● Task statement: Pull out every line of the data below that contains the string "reach", matching case exactly.

● Records for this exercise:
>>>>>
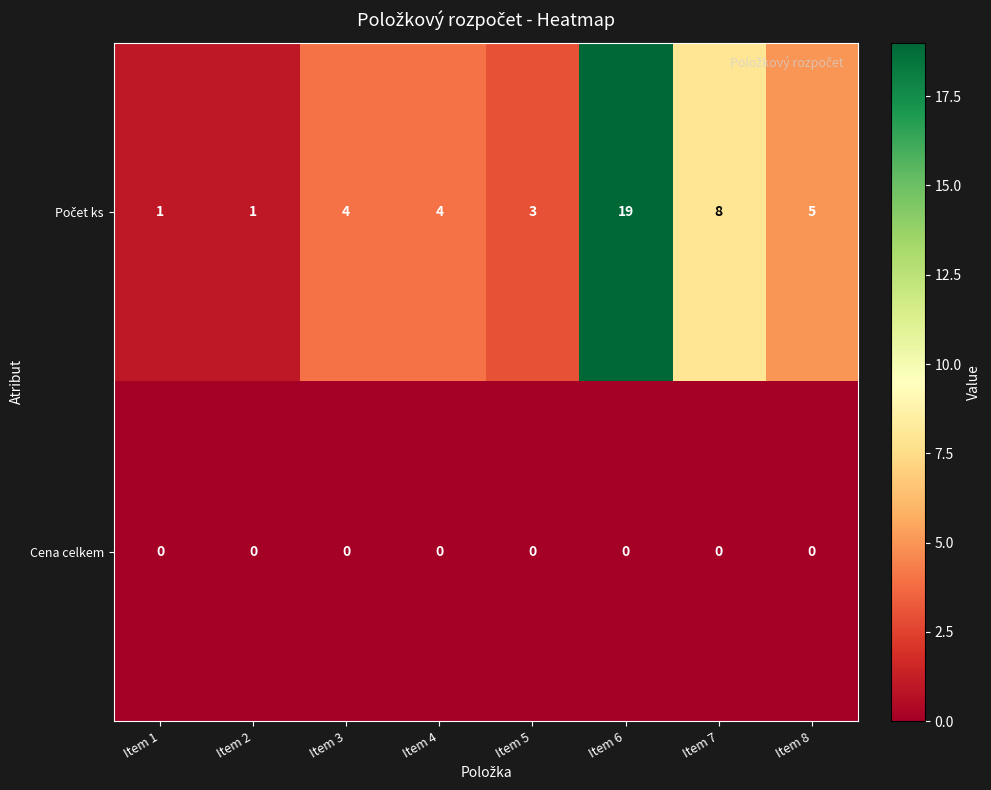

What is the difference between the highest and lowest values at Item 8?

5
<<<<<
>>>>>
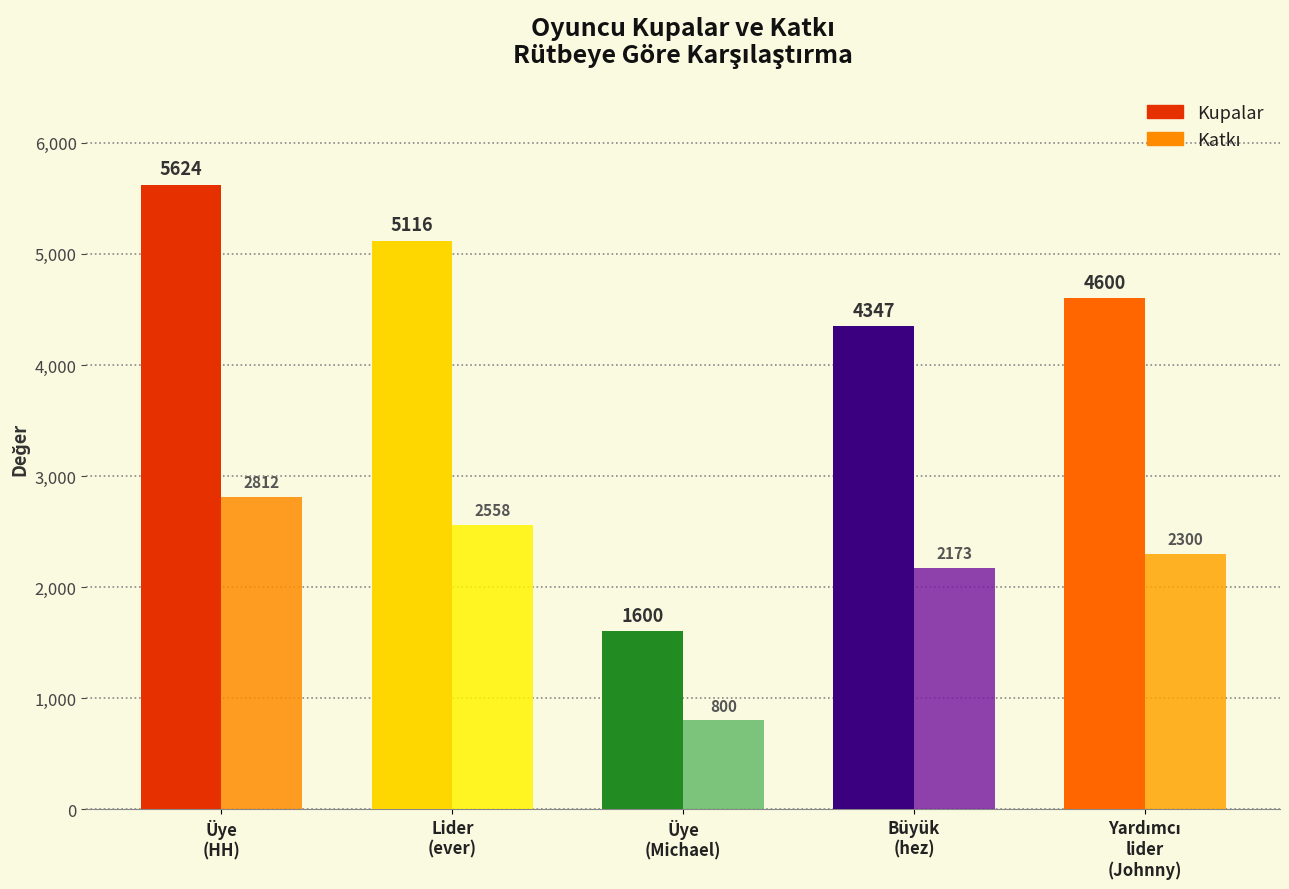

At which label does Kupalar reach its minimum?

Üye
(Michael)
<<<<<
● Problem solution:
At which label does Kupalar reach its minimum?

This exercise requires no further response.